● **Document segment**:
────
Sermon Archive

"The Power of Personal Integrity"

© by The Reverend David D. Prince
A sermon preached at Rutgers Presbyterian Church
on African-American History Month,
Sunday, February 1, 2009, Year B;
Scripture Lessons: Psal 111:1-3, 10; Mark 1:21-28

As I have said many times, I find myself marveling that we come together and listen to words written two thousand years ago. But it really isn't so strange that we do so. The words of Scripture have changed people's thinking and influenced history over centuries. We need look no farther than our celebration of Black History Month to acknowledge the impact of the Bible on the leaders of the twentieth century Civil Rights movement in this country and the Abolitionist movement of the nineteenth century.

We listen. We reflect, and something happens. What happens is different for different people in different circumstances. But frequently what happens is that something new comes into being; something comes alive that was lying dormant.

The first time Nancy and I went to Ghost Ranch, the Presbyterian conference center in northern New Mexico, we discovered that to get there, you fly into Albuquerque, take public transportation to Santa Fe, where you will be met by a van from the ranch. The shuttle bus we took from the Albuquerque airport was called the Jack Rabbit, and we were the only passengers on it. The driver was quite friendly and invited us to sit in the front seat across from him so we could see the desert scenery as we rode to Santa Fe. The driver told us he had driven through a heavy thunderstorm on the way to the airport a couple of hours earlier. He said we were very lucky because the rain in thunderstorms enables wild flowers in the desert to bloom briefly but very colorfully. And he was right. In all the years I have gone back to Santa Fe, I have never seen the desert as colorful as it was that day after the thunderstorm.

I think hearing verses from the Bible can be like that if we are open to their truth. They bring life where there was dormancy, color where the landscape was dreary.
────
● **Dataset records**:
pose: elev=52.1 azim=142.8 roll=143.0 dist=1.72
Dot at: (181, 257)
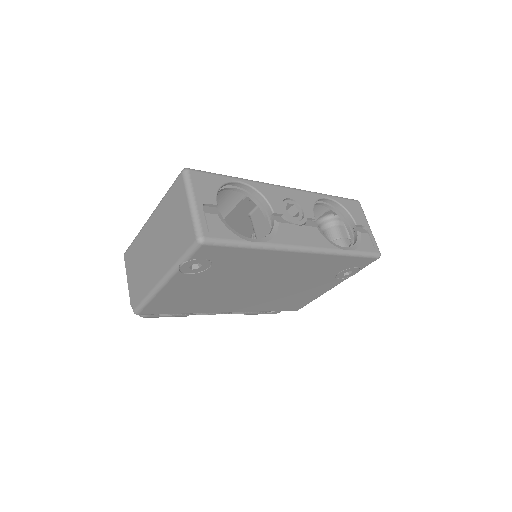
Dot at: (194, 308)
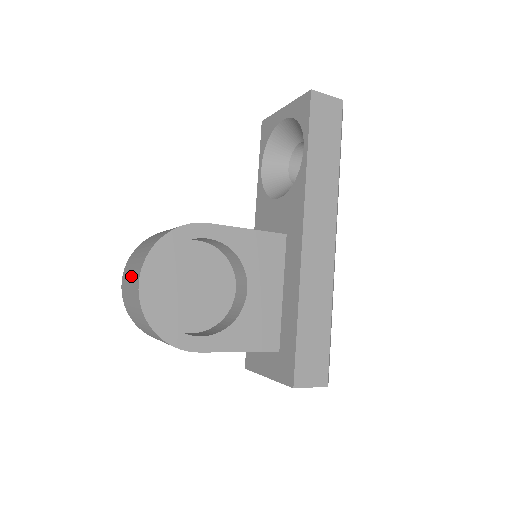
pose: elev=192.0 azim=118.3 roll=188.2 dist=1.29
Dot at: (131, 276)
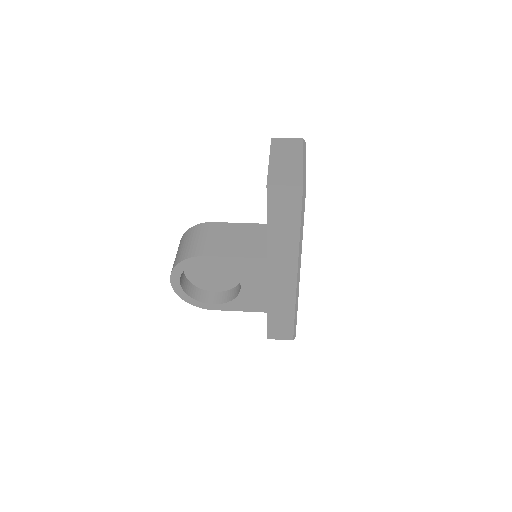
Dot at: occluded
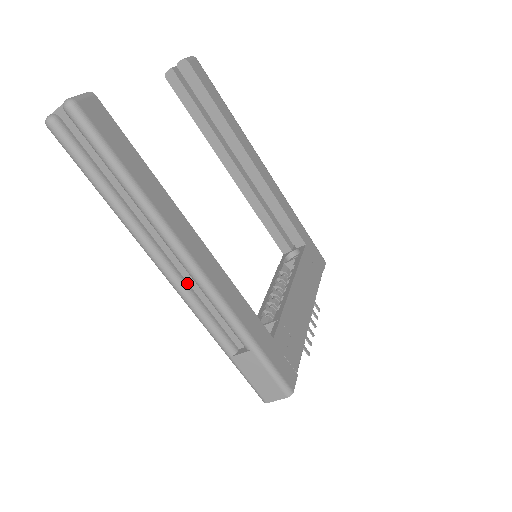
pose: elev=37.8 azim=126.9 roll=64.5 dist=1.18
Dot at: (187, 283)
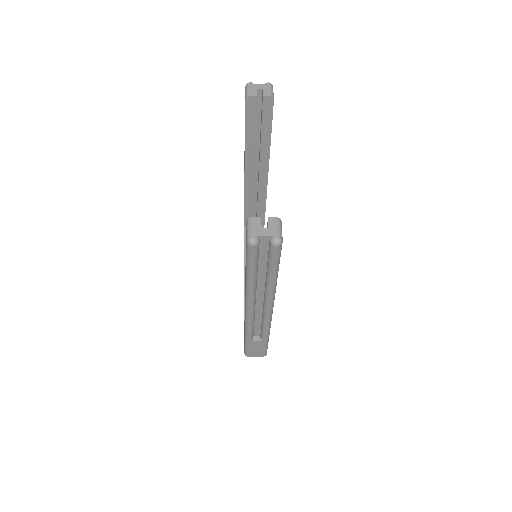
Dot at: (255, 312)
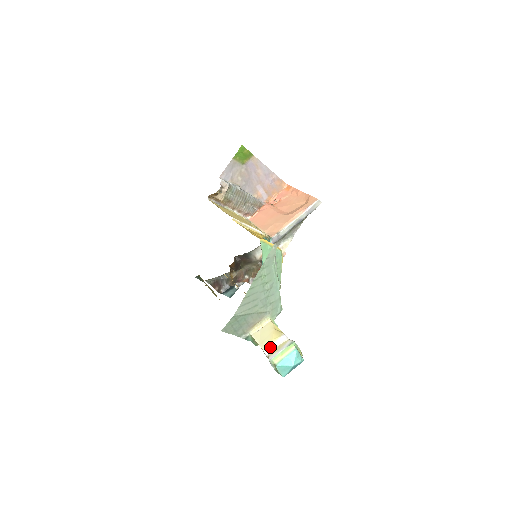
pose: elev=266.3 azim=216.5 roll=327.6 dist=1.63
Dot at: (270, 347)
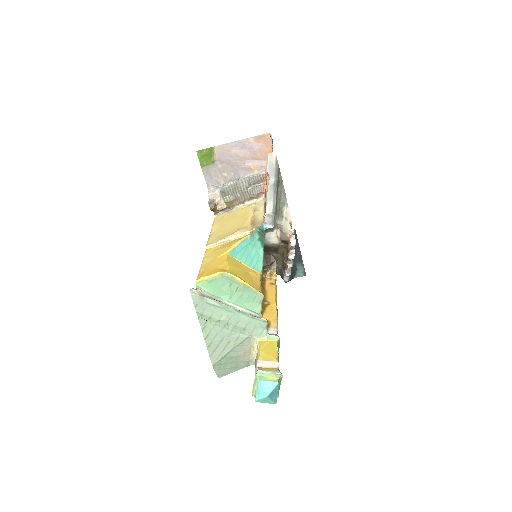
────
● **Goals**:
- A) Copy the part of the sermon from "As I have said" to "the nineteenth century.".
- B) In the sermon, what was the shuttle bus from the Albuquerque airport called?
None of these lines are needed.

● **Outputs by task**:
- A)
As I have said many times, I find myself marveling that we come together and listen to words written two thousand years ago. But it really isn't so strange that we do so. The words of Scripture have changed people's thinking and influenced history over centuries. We need look no farther than our celebration of Black History Month to acknowledge the impact of the Bible on the leaders of the twentieth century Civil Rights movement in this country and the Abolitionist movement of the nineteenth century.

- B) The Jack Rabbit